Source records:

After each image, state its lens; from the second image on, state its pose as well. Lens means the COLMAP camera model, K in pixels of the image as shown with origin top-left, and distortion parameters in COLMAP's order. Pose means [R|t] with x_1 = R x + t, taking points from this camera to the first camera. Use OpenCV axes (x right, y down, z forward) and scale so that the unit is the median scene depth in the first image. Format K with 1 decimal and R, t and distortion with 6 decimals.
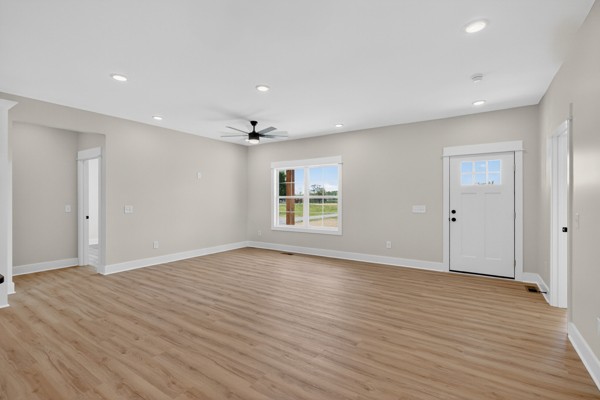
lens RADIAL K [[282.8, 0, 298.3], [0, 282.8, 201.8], [0, 0, 1]] dist [-0.000918, -0.000058]
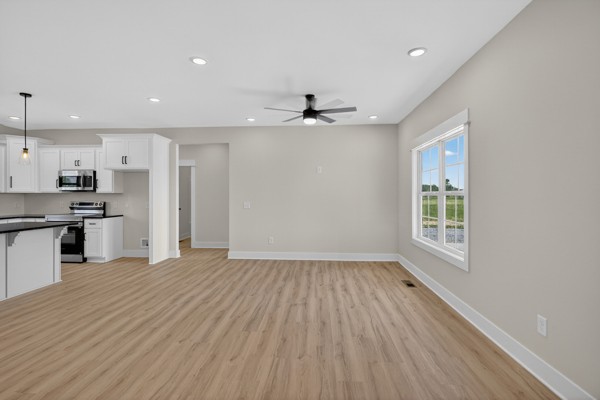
lens RADIAL K [[304.6, 0, 296.5], [0, 304.6, 196.8], [0, 0, 1]] dist [0.002369, 0.000095]
pose [[0.492683, 0.003797, -0.870200, 0.752177], [-0.013334, 0.999906, -0.003186, -0.006631], [0.870107, 0.013173, 0.492688, 0.783411]]
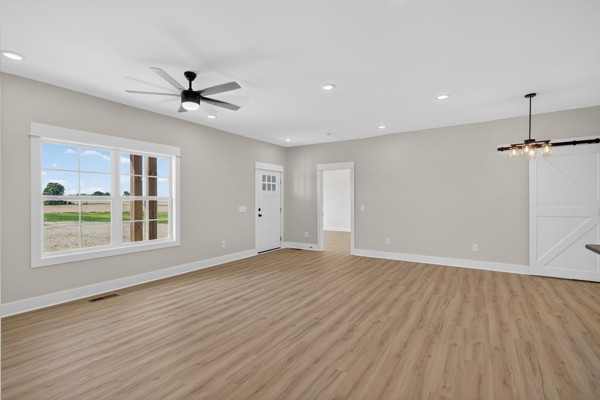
lens RADIAL K [[282.8, 0, 298.3], [0, 282.8, 201.8], [0, 0, 1]] dist [-0.000918, -0.000058]
pose [[-0.019444, -0.005157, 0.999798, -1.069940], [0.016026, 0.999857, 0.005469, -0.009835], [-0.999683, 0.016129, -0.019359, 1.086674]]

* WHAT YOU WILL DO
Reproduce every one of the rows above verbatim, omitting the pictures.

* PROBLEM SOLUTION
After each image, state its lens; from the second image on, state its pose as well. Lens means the COLMAP camera model, K in pixels of the image as shown with origin top-left, and distortion parameters in COLMAP's order. Pose means [R|t] with x_1 = R x + t, taking points from this camera to the first camera. Use OpenCV axes (x right, y down, z forward) and scale so that the unit is the median scene depth in the first image. Format K with 1 decimal and R, t and distortion with 6 decimals.
lens RADIAL K [[282.8, 0, 298.3], [0, 282.8, 201.8], [0, 0, 1]] dist [-0.000918, -0.000058]
lens RADIAL K [[304.6, 0, 296.5], [0, 304.6, 196.8], [0, 0, 1]] dist [0.002369, 0.000095]
pose [[0.492683, 0.003797, -0.870200, 0.752177], [-0.013334, 0.999906, -0.003186, -0.006631], [0.870107, 0.013173, 0.492688, 0.783411]]
lens RADIAL K [[282.8, 0, 298.3], [0, 282.8, 201.8], [0, 0, 1]] dist [-0.000918, -0.000058]
pose [[-0.019444, -0.005157, 0.999798, -1.069940], [0.016026, 0.999857, 0.005469, -0.009835], [-0.999683, 0.016129, -0.019359, 1.086674]]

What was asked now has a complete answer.